Facting Aida! Yet again

Posted by ianduff — 15 October 2010 at 2:59pm - Comments
Deforested area in Bukit Tigapuluh, Indonesia. Once important habitat for Sumatran tigers.

Now the arrival in the UK of Aida Greenbury, the Director of Sustainability and Stakeholder Engagement for the notorious Asia Pulp and Paper, is always going to get Greenpeace excited - it’s not often she has to defend her company's actions live and online. But our excitement turned a little sour when APP refused our request to debate Aida directly on Print Week's webcast. Perhaps APP's new PR agency Cohn and Wolfe is advising Aida against talking to us in public.

Director of sustainability might be on her business card but Minister of Truth in the vein of a George Orwell novel would be more accurate. Aida repeatedly avoided tough questions from Print Week and in a number of instances told outright fibs to the audience.

For example, APP said that none of its customers had walked away from it on environmental grounds this year. Clearly Aida doesn't follow the news. An FT article this year included a quote from the retailer giant Carrefour saying that it

“has decided to stop production in Indonesia of APP supplies for Carrefour branded products from this summer”. Kraft also announced earlier this year that “In light of the serious allegations against the Sinar Mas group regarding their pulp and paper operations in Indonesia we have begun working with our suppliers and shifting our sourcing away from APP/Sinar Mas for paper-related products until the Sinar Mas group clearly demonstrates its entities comply with local laws and are able to source pulp and paper material sustainably”.

If we add to the list commitments by Tesco, Nestle and Unilever to implement sustainable procurement policies for paper products which by their nature would exclude APP, it would appear that either the communication between Aida and her sales team has broken down or she is trying to deny reality again.
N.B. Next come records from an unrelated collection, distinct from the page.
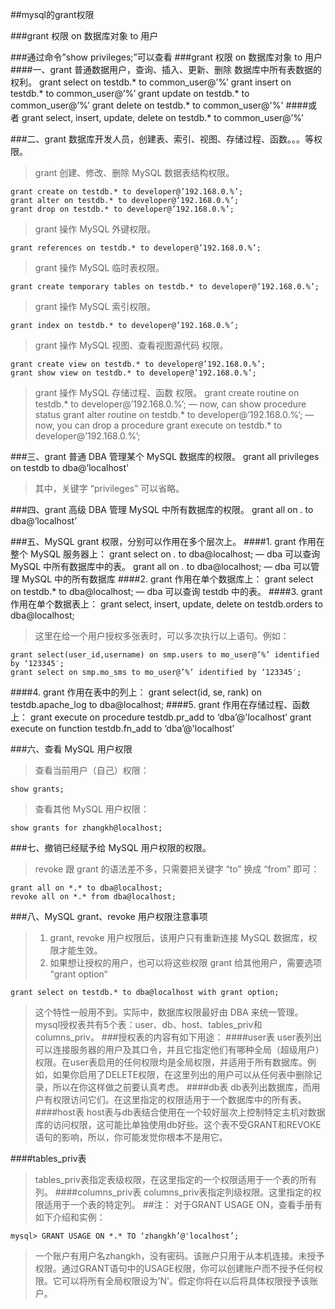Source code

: ##mysql的grant权限


 
###grant 权限 on 数据库对象 to 用户

###通过命令”show privileges;”可以查看
###grant 权限 on 数据库对象 to 用户
####一、grant 普通数据用户，查询、插入、更新、删除 数据库中所有表数据的权利。
    grant select on testdb.* to common_user@’%’
    grant insert on testdb.* to common_user@’%’
    grant update on testdb.* to common_user@’%’
    grant delete on testdb.* to common_user@'%'
####或者
    grant select, insert, update, delete on testdb.* to common_user@’%’
 
###二、grant 数据库开发人员，创建表、索引、视图、存储过程、函数。。。等权限。
>grant 创建、修改、删除 MySQL 数据表结构权限。

    grant create on testdb.* to developer@’192.168.0.%’;
    grant alter on testdb.* to developer@’192.168.0.%’;
    grant drop on testdb.* to developer@’192.168.0.%’;
>grant 操作 MySQL 外键权限。

    grant references on testdb.* to developer@’192.168.0.%’;
>grant 操作 MySQL 临时表权限。

    grant create temporary tables on testdb.* to developer@’192.168.0.%’;
>grant 操作 MySQL 索引权限。
    
    grant index on testdb.* to developer@’192.168.0.%’;
>grant 操作 MySQL 视图、查看视图源代码 权限。

    grant create view on testdb.* to developer@’192.168.0.%’;
    grant show view on testdb.* to developer@’192.168.0.%’;
>grant 操作 MySQL 存储过程、函数 权限。
    grant create routine on testdb.* to developer@’192.168.0.%’; — now, can show procedure status
    grant alter routine on testdb.* to developer@’192.168.0.%’; — now, you can drop a procedure
    grant execute on testdb.* to developer@’192.168.0.%’;
 
###三、grant 普通 DBA 管理某个 MySQL 数据库的权限。
    grant all privileges on testdb to dba@’localhost’
>其中，关键字 “privileges” 可以省略。
 
###四、grant 高级 DBA 管理 MySQL 中所有数据库的权限。
    grant all on *.* to dba@’localhost’
 
###五、MySQL grant 权限，分别可以作用在多个层次上。
####1. grant 作用在整个 MySQL 服务器上：
    grant select on *.* to dba@localhost; — dba 可以查询 MySQL 中所有数据库中的表。
    grant all on *.* to dba@localhost; — dba 可以管理 MySQL 中的所有数据库
####2. grant 作用在单个数据库上：
    grant select on testdb.* to dba@localhost; — dba 可以查询 testdb 中的表。
####3. grant 作用在单个数据表上：
    grant select, insert, update, delete on testdb.orders to dba@localhost;
>这里在给一个用户授权多张表时，可以多次执行以上语句。例如：

    grant select(user_id,username) on smp.users to mo_user@’%’ identified by ‘123345′;
    grant select on smp.mo_sms to mo_user@’%’ identified by ‘123345′;
####4. grant 作用在表中的列上：
    grant select(id, se, rank) on testdb.apache_log to dba@localhost;
####5. grant 作用在存储过程、函数上：
    grant execute on procedure testdb.pr_add to ‘dba’@'localhost’
    grant execute on function testdb.fn_add to ‘dba’@'localhost’
 
###六、查看 MySQL 用户权限
>查看当前用户（自己）权限：
    
    show grants;
>查看其他 MySQL 用户权限：

    show grants for zhangkh@localhost;
 
###七、撤销已经赋予给 MySQL 用户权限的权限。
>revoke 跟 grant 的语法差不多，只需要把关键字 “to” 换成 “from” 即可：

    grant all on *.* to dba@localhost;
    revoke all on *.* from dba@localhost;
 
###八、MySQL grant、revoke 用户权限注意事项
>1. grant, revoke 用户权限后，该用户只有重新连接 MySQL 数据库，权限才能生效。
>2. 如果想让授权的用户，也可以将这些权限 grant 给其他用户，需要选项 “grant option“

    grant select on testdb.* to dba@localhost with grant option;
>这个特性一般用不到。实际中，数据库权限最好由 DBA 来统一管理。
>mysql授权表共有5个表：user、db、host、tables_priv和columns_priv。
###授权表的内容有如下用途：
####user表
>user表列出可以连接服务器的用户及其口令，并且它指定他们有哪种全局（超级用户）权限。在user表启用的任何权限均是全局权限，并适用于所有数据库。例如，如果你启用了DELETE权限，在这里列出的用户可以从任何表中删除记录，所以在你这样做之前要认真考虑。
####db表
>db表列出数据库，而用户有权限访问它们。在这里指定的权限适用于一个数据库中的所有表。
####host表
>host表与db表结合使用在一个较好层次上控制特定主机对数据库的访问权限，这可能比单独使用db好些。这个表不受GRANT和REVOKE语句的影响，所以，你可能发觉你根本不是用它。
 
####tables_priv表
>tables_priv表指定表级权限，在这里指定的一个权限适用于一个表的所有列。
####columns_priv表
>columns_priv表指定列级权限。这里指定的权限适用于一个表的特定列。
##注：
>对于GRANT USAGE ON，查看手册有如下介绍和实例：
    
    mysql> GRANT USAGE ON *.* TO ‘zhangkh’@'localhost’;
>一个账户有用户名zhangkh，没有密码。该账户只用于从本机连接。未授予权限。通过GRANT语句中的USAGE权限，你可以创建账户而不授予任何权限。它可以将所有全局权限设为’N'。假定你将在以后将具体权限授予该账户。
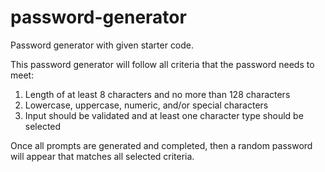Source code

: # password-generator
Password generator with given starter code.

This password generator will follow all criteria that the password needs to meet:

1. Length of at least 8 characters and no more than 128 characters
2. Lowercase, uppercase, numeric, and/or special characters
3. Input should be validated and at least one character type should be selected

Once all prompts are generated and completed, then a random password will appear that matches all selected criteria.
Aida also claimed in the interview that there was no link between APP and Arco Paper and Print in the UK, and that Arco was simply a merchant that distributed their products. Again this is some way off the truth. A quick look through Company House records shows that since the beginning of August Mr Rui Zheng has been the Company Director of Arco. So, where else does Mr Zheng work?
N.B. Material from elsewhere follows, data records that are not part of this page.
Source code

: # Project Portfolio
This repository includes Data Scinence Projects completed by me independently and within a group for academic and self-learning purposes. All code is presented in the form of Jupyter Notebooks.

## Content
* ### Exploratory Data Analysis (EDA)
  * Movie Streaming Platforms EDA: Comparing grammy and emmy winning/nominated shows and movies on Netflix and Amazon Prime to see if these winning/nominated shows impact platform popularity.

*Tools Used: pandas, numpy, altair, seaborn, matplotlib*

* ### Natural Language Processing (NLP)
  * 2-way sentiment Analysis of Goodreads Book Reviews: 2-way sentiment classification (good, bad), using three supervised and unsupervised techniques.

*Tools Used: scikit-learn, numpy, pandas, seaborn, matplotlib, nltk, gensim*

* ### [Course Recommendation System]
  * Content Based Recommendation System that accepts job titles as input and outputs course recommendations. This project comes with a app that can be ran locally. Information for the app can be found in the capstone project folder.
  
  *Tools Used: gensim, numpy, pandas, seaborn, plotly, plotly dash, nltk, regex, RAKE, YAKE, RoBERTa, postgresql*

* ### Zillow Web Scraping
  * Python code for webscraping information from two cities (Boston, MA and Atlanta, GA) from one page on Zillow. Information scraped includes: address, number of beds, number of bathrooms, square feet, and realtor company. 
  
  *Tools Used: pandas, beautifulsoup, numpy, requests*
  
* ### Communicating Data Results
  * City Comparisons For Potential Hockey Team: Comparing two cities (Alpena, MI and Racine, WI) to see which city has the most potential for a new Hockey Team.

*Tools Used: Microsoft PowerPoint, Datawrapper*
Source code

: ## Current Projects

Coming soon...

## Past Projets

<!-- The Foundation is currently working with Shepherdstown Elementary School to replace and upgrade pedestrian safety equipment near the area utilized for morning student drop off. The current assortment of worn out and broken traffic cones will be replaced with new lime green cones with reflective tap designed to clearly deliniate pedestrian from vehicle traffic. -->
Well it turns out that he is also Senior Director and Head of Chairman's Office at, believe it or not - APP China. With Aida and Arco not owning up to the fact that they are both part of the same group of companies it's no surprise that some UK printers and paper merchants have no idea that when they buy from Arco they are inadvertently buying from APP and associating their customers with the clearance of rainforest and the destruction of orang-utan and tiger habitats.
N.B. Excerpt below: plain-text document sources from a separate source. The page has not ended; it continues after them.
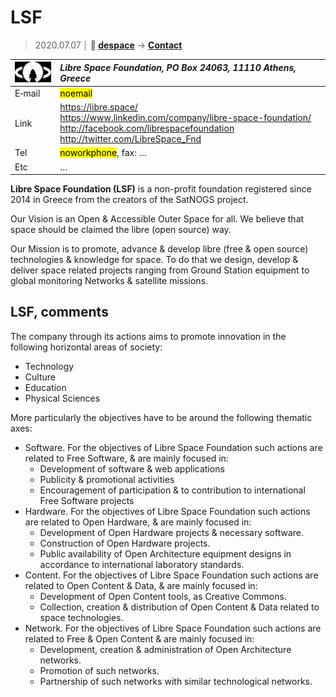 # LSF
> 2020.07.07 ┊ **🚀 [despace](index.md)** → **[Contact](contact.md)**

|[![](f/contact/l/lsf_logo1_thumb.jpg)](f/contact/l/lsf_logo1.png)|*Libre Space Foundation, PO Box 24063, 11110 Athens, Greece*|
|:--|:--|
|E‑mail| <mark>noemail</mark> |
|Link| <https://libre.space/><br> <https://www.linkedin.com/company/libre-space-foundation/><br> <http://facebook.com/librespacefoundation><br> <http://twitter.com/LibreSpace_Fnd> |
|Tel| <mark>noworkphone</mark>, fax: … |
|Etc| … |

**Libre Space Foundation (LSF)** is a non-profit foundation registered since 2014 in Greece from the creators of the SatNOGS project.

Our Vision is an Open & Accessible Outer Space for all. We believe that space should be claimed the libre (open source) way.

Our Mission is to promote, advance & develop libre (free & open source) technologies & knowledge for space. To do that we design, develop & deliver space related projects ranging from Ground Station equipment to global monitoring Networks & satellite missions.

<p style="page-break-after:always"> </p>

## LSF, comments

The company through its actions aims to promote innovation in the following horizontal areas of society:

   - Technology
   - Culture
   - Education
   - Physical Sciences

More particularly the objectives have to be around the following thematic axes:

   - Software. For the objectives of Libre Space Foundation such actions are related to Free Software, & are mainly focused in:
      - Development of software & web applications
      - Publicity & promotional activities
      - Encouragement of participation & to contribution to international Free Software projects
   - Hardware. For the objectives of Libre Space Foundation such actions are related to Open Hardware, & are mainly focused in:
      - Development of Open Hardware projects & necessary software.
      - Construction of Open Hardware projects.
      - Public availability of Open Architecture equipment designs in accordance to international laboratory standards.
   - Content. For the objectives of Libre Space Foundation such actions are related to Open Content & Data, & are mainly focused in:
      - Development of Open Content tools, as Creative Commons.
      - Collection, creation & distribution of Open Content & Data related to space technologies.
   - Network. For the objectives of Libre Space Foundation such actions are related to Free & Open Content & are mainly focused in:
      - Development, creation & administration of Open Architecture networks.
      - Promotion of such networks.
      - Partnership of such networks with similar technological networks.
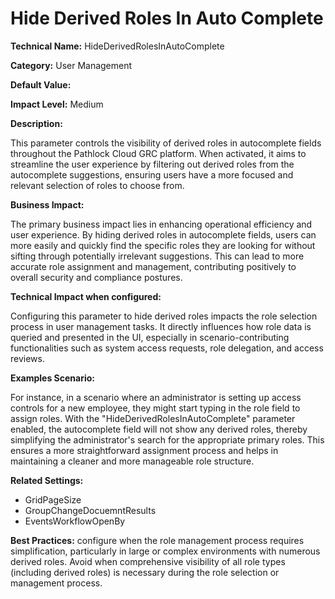 # Hide Derived Roles In Auto Complete

**Technical Name:** HideDerivedRolesInAutoComplete

**Category:** User Management

**Default Value:**

**Impact Level:** Medium

**Description:**

This parameter controls the visibility of derived roles in autocomplete fields throughout the Pathlock Cloud GRC platform. When activated, it aims to streamline the user experience by filtering out derived roles from the autocomplete suggestions, ensuring users have a more focused and relevant selection of roles to choose from. 

**Business Impact:**

The primary business impact lies in enhancing operational efficiency and user experience. By hiding derived roles in autocomplete fields, users can more easily and quickly find the specific roles they are looking for without sifting through potentially irrelevant suggestions. This can lead to more accurate role assignment and management, contributing positively to overall security and compliance postures.

**Technical Impact when configured:**

Configuring this parameter to hide derived roles impacts the role selection process in user management tasks. It directly influences how role data is queried and presented in the UI, especially in scenario-contributing functionalities such as system access requests, role delegation, and access reviews.

**Examples Scenario:**

For instance, in a scenario where an administrator is setting up access controls for a new employee, they might start typing in the role field to assign roles. With the "HideDerivedRolesInAutoComplete" parameter enabled, the autocomplete field will not show any derived roles, thereby simplifying the administrator's search for the appropriate primary roles. This ensures a more straightforward assignment process and helps in maintaining a cleaner and more manageable role structure.

**Related Settings:** 

- GridPageSize
- GroupChangeDocuemntResults
- EventsWorkflowOpenBy

**Best Practices:** configure when the role management process requires simplification, particularly in large or complex environments with numerous derived roles. Avoid when comprehensive visibility of all role types (including derived roles) is necessary during the role selection or management process.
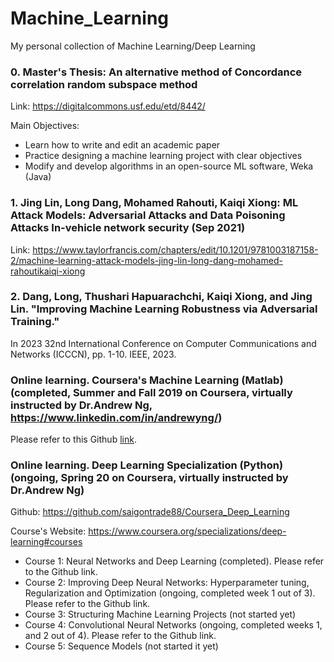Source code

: # Machine_Learning
My personal collection of Machine Learning/Deep Learning

### 0. Master's Thesis: An alternative method of Concordance correlation random subspace method

Link: https://digitalcommons.usf.edu/etd/8442/

Main Objectives: 
  - Learn how to write and edit an academic paper
  - Practice designing a machine learning project with clear objectives
  - Modify and develop algorithms in an open-source ML software, Weka (Java)

### 1. Jing Lin, Long Dang, Mohamed Rahouti, Kaiqi Xiong: ML Attack Models: Adversarial Attacks and Data Poisoning Attacks In-vehicle network security (Sep 2021)

Link: https://www.taylorfrancis.com/chapters/edit/10.1201/9781003187158-2/machine-learning-attack-models-jing-lin-long-dang-mohamed-rahoutikaiqi-xiong

### 2. Dang, Long, Thushari Hapuarachchi, Kaiqi Xiong, and Jing Lin. "Improving Machine Learning Robustness via Adversarial Training." 
In 2023 32nd International Conference on Computer Communications and Networks (ICCCN), pp. 1-10. IEEE, 2023.
 
### Online learning. Coursera's Machine Learning (Matlab) (completed, Summer and Fall 2019 on Coursera, virtually instructed by Dr.Andrew Ng, https://www.linkedin.com/in/andrewyng/)

Please refer to this Github [link](https://github.com/saigontrade88/Coursera_ML_Stanford_Uni/tree/master/Stanford).

### Online learning. Deep Learning Specialization (Python) (ongoing, Spring 20 on Coursera, virtually instructed by Dr.Andrew Ng)

Github: https://github.com/saigontrade88/Coursera_Deep_Learning

Course's Website: https://www.coursera.org/specializations/deep-learning#courses

- Course 1: Neural Networks and Deep Learning (completed). Please refer to the Github link.
- Course 2: Improving Deep Neural Networks: Hyperparameter tuning, Regularization and Optimization (ongoing, completed week 1 out of 3). Please refer to the Github link.
- Course 3: Structuring Machine Learning Projects (not started yet)
- Course 4: Convolutional Neural Networks (ongoing, completed weeks 1, and 2 out of 4). Please refer to the Github link.
- Course 5: Sequence Models (not started it yet)
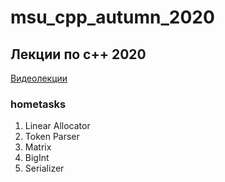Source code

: # msu_cpp_autumn_2020

## Лекции по c++ 2020

[Видеолекции](https://www.youtube.com/watch?v=YXbrMny86U0&list=PLrCZzMib1e9qjGLjg83bCksf3N7FIy7jg)

### hometasks
01. Linear Allocator
02. Token Parser
03. Matrix
04. BigInt
05. Serializer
The next amazing claim from Aida was that they had recently 'won' a complaint made against their adverts published in the Times earlier this year. These adverts contained all sorts of claims including the line that "poverty is the biggest cause of deforestation in Indonesia" and that "APP and its pulpwood suppliers support 500,000 hectares of forest protection". After Greenpeace made a complaint to the Advertising Standards Association in the UK the ASA published a statement on their website which said, with specific reference to APP, 'After consideration by the ASA of complaints received [from Greenpeace regarding APP], the … companies and organisations agreed to amend or with draw advertising without the need for a formal investigation'. The question is – why did APP print adverts with important claims that they were not prepared to substantiate when challenged and why did they tell Print Week that they had 'won the case'?

Perhaps the most galling of APP answers was to a question about peatland. Aida claimed that APP "is the leader in sustainability in the pulp and paper industry" and talked about how APP identifies and protects peatlands. Yet a Greenpeace report earlier this year showed how 600,000 hectares – roughly ½ of APP's current concession area in the provinces of Riau and Jambi in Sumatra is on peatland.The photo below shows just what APP means by identifying and protecting peatlands – its suppliers are clearing rainforest and digging canals and draining the peatland to make the land suitable for plantations.

sunken digger in recently cleared and drained peatland by APP supplier PT Bina Duta Laksana, Riau province, Indonesia

Recently cleared and drained peatland and tiger habitat by APP supplier PT
Bina Duta Laksana, Riau province, Indonesia. Greenpeace/August 2010.

Finally, in response to a question from the floor Aida claimed that environmental assessments had been carried out on all their concessions and that these assessments were publicly available if only we'd bother to ask the Indonesian government for them. So there you go, if you're an APP or Arco customer, past, present or future and you want to check on where their paper comes from all you have to do is find the time to write to the Indonesian government and ask for them.

Surely if any existing assessments proved their innocence APP would have already given them to the plethora of journalists who have written critical stories about APP's involvement in forest destruction this year. You might also ask why these assessments weren't published in the recent audit that APP paid for by Alan Oxley's outfit, ITS Global? And why haven't all of the customers that have walked away from APP this year received these environmental assessments as part of APP's attempt to dissuade them from leaving?

Come on Aida, what are you waiting for? Show your customers all of your concessions, and all your existing environmental impact assessments. Then invite independent forest experts to come to the ground and see the great work that you are doing to protect peat and other high conservation values in those concessions. Apparently you have nothing to hide.